- **Exercise description**
Lines before the one containing "nose: (166, 192)" are not wanted. Transcribe that line and all after it exactly, to the end of the entries.

:: Exercise material ::

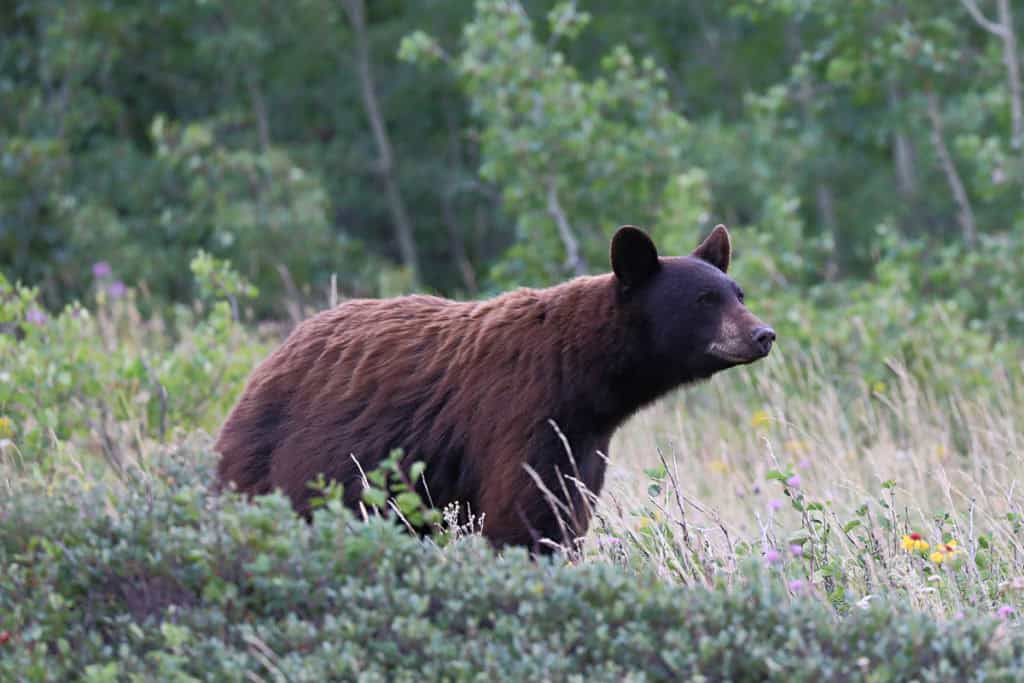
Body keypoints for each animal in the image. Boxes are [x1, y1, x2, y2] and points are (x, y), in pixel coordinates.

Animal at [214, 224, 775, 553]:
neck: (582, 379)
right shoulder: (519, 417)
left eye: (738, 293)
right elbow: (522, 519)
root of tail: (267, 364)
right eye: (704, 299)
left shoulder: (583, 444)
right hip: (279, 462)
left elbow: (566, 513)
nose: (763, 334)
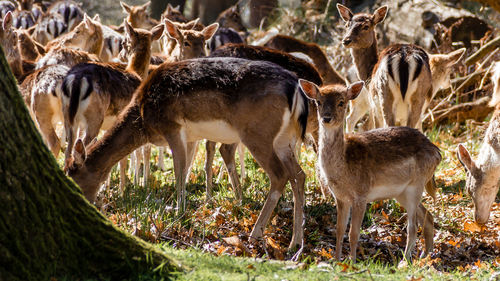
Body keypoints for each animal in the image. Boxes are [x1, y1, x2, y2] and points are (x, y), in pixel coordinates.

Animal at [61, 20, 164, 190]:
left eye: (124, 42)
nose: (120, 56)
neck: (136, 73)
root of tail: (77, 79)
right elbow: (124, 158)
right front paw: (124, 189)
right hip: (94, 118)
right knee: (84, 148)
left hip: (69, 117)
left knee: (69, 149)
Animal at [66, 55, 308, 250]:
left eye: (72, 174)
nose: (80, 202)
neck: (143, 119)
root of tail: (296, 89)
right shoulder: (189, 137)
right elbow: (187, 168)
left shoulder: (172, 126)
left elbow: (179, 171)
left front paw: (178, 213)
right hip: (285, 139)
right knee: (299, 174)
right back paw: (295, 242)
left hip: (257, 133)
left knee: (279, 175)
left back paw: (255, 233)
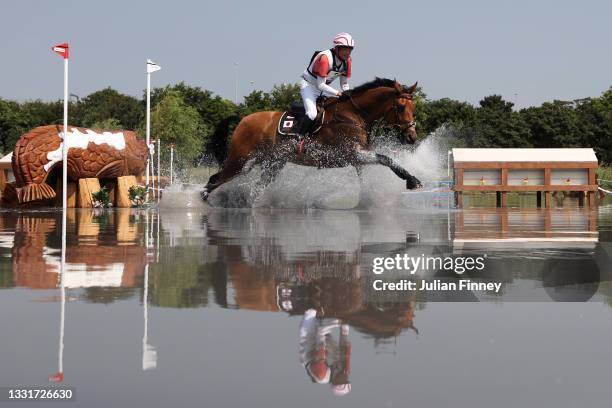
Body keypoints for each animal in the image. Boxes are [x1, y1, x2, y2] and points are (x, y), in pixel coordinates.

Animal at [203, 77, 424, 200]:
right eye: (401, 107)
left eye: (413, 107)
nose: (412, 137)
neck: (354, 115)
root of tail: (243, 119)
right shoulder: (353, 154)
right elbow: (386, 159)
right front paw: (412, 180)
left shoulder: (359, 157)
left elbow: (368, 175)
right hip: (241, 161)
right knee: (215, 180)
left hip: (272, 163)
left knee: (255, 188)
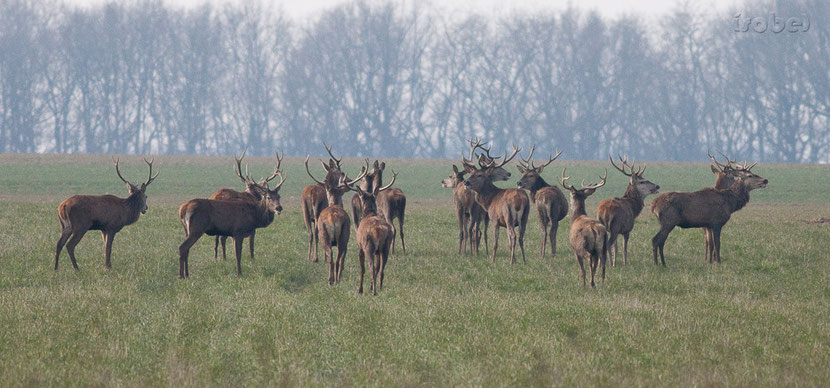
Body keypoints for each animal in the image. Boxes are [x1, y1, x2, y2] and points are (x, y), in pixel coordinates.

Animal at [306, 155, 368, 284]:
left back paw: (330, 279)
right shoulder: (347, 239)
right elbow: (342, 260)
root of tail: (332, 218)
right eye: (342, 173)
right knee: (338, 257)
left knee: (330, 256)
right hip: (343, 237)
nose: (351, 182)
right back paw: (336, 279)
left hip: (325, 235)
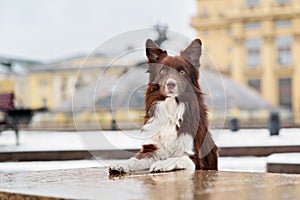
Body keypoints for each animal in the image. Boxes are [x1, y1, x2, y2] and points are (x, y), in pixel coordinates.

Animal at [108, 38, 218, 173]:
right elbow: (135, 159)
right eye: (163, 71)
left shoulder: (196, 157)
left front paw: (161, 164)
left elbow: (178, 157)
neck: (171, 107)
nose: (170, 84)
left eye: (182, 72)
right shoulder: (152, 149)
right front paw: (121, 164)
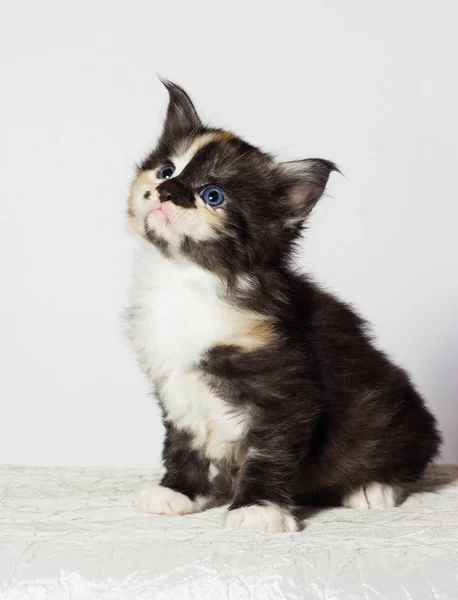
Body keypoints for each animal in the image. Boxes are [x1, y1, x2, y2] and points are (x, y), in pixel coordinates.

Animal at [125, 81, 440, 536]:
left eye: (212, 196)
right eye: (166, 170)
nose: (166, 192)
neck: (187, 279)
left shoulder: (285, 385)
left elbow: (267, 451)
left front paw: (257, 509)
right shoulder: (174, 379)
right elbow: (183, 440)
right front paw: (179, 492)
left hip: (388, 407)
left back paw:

:::

- **Answer section**
nose: (166, 192)
neck: (187, 279)
left shoulder: (285, 385)
left elbow: (267, 451)
left front paw: (257, 509)
right shoulder: (174, 379)
right elbow: (183, 440)
right front paw: (179, 492)
left hip: (388, 407)
left back paw:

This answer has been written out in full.